Monday, December 10, 2012

Winter thunderstorm

Dream-like -- "I must be asleep, of course, a thunderstorm in winter is impossible" -- thought flashes just as the cracking, immensely loud sound dazes me into a limbo state between wakefulness and dreaming. Disoriented, my senses are regained one by one, and I begin to smell. The smell in my room, the smell around my bed, you, your smell is what jolts me awake just as another thunderbolt hits nearby among high-rise buildings, echoing, rumbling and merging with the high winds from the sea. I am now fully awake in my cozy den of purple and lilac feathery heaven that is my bed, with you by my side. You!... Yes, you're still here. I turn my head, carefully slip my arm through your slim waist and suddenly your skin goes taut as the muscles wake beneath their sheath, the pattern of breathing changing, and your head turns to, what I imagine, look first at the window and then at me.
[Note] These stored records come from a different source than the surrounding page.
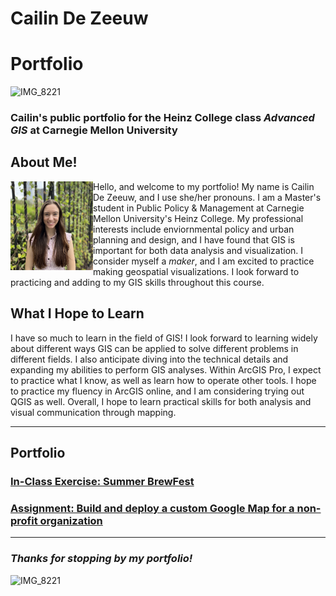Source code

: # Cailin De Zeeuw
# Portfolio

![IMG_8221](https://user-images.githubusercontent.com/117120584/206813422-e2f5be08-df1e-4d47-9bef-91f8a506f38c.jpg)

### Cailin's public portfolio for the Heinz College class *Advanced GIS* at Carnegie Mellon University

## About Me!
<img align="left" width="132" height="142" src="headshot2.jpg">

Hello, and welcome to my portfolio! My name is Cailin De Zeeuw, and I use she/her pronouns. I am a Master's student in Public Policy & Management at Carnegie Mellon University's Heinz College. My professional interests include enviornmental policy and urban planning and design, and I have found that GIS is important for both data analysis and visualization. I consider myself a *maker*, and I am excited to practice making geospatial visualizations. I look forward to practicing and adding to my GIS skills throughout this course.  

## What I Hope to Learn
I have so much to learn in the field of GIS! I look forward to learning widely about different ways GIS can be applied to solve different problems in different fields. I also anticipate diving into the technical details and expanding my abilities to perform GIS analyses. Within ArcGIS Pro, I expect to practice what I know, as well as learn how to operate other tools. I hope to practice my fluency in ArcGIS online, and I am considering trying out QGIS as well. Overall, I hope to learn practical skills for both analysis and visual communication through mapping.


---
## Portfolio
### [In-Class Exercise: Summer BrewFest](https://cailindz.github.io/GIS_Portfolio/summerbrew.html)
### [Assignment: Build and deploy a custom Google Map for a non-profit organization](https://cailindz.github.io/GIS_Portfolio/custom_google_map.html)


---

### *Thanks for stopping by my portfolio!* 

![IMG_8221](https://user-images.githubusercontent.com/117120584/206813102-de15cc89-7534-4eea-9e4d-60f64a3a5ce8.jpg)
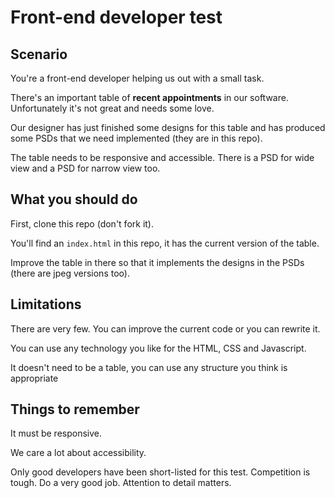 # Front-end developer test

## Scenario

You're a front-end developer helping us out with a small task.

There's an important table of **recent appointments** in our software.  Unfortunately it's not great and needs some love.

Our designer has just finished some designs for this table and has produced some PSDs that we need implemented (they are in this repo).

The table needs to be responsive and accessible. There is a PSD for wide view and a PSD for narrow view too.

## What you should do

First, clone this repo (don't fork it).

You'll find an `index.html` in this repo, it has the current version of the table.

Improve the table in there so that it implements the designs in the PSDs (there are jpeg versions too).

## Limitations

There are very few. You can improve the current code or you can rewrite it.

You can use any technology you like for the HTML, CSS and Javascript.

It doesn't need to be a table, you can use any structure you think is appropriate

## Things to remember

It must be responsive.

We care a lot about accessibility.

Only good developers have been short-listed for this test.  Competition is tough.  Do a very good job.  Attention to detail matters.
You are now awake, or near awake, too. It's pitch dark. Although I can't see the details of your face, I know your eyes are on me. "Sounds like a storm, my love, how strange! In the middle of a winter, too..." I brave the icy January embrace of my bedroom air, getting out of the cozy purple heaven, pull the corner of the curtain to see sheets of water pouring down the panes and lightening flowering across the black skies, breathtakingly magnificent in all its raw, untamed fury. So it is a storm, a winter thunderstorm, alright. Nothing is impossible. I return to my -- now our -- bed, already badly shivering, hug you from behind and shamelessly put my feet in between your legs to warm them. You giggle and gasp at the iciness I bring back, and my lips begin the nightly worship of you, your shoulders, your jawline and finally your mouth, while my hands do their own worship of every inch of skin on you. I can no longer pull away from that fountain of life that is you, can never pull away... Your breathing thickens and soon rasps underneath my lips, our sounds drowned in the furious elements unfolding outside. In love, so in love, nothing else matters, nothing. Only now, only you, only this winter thunderstorm.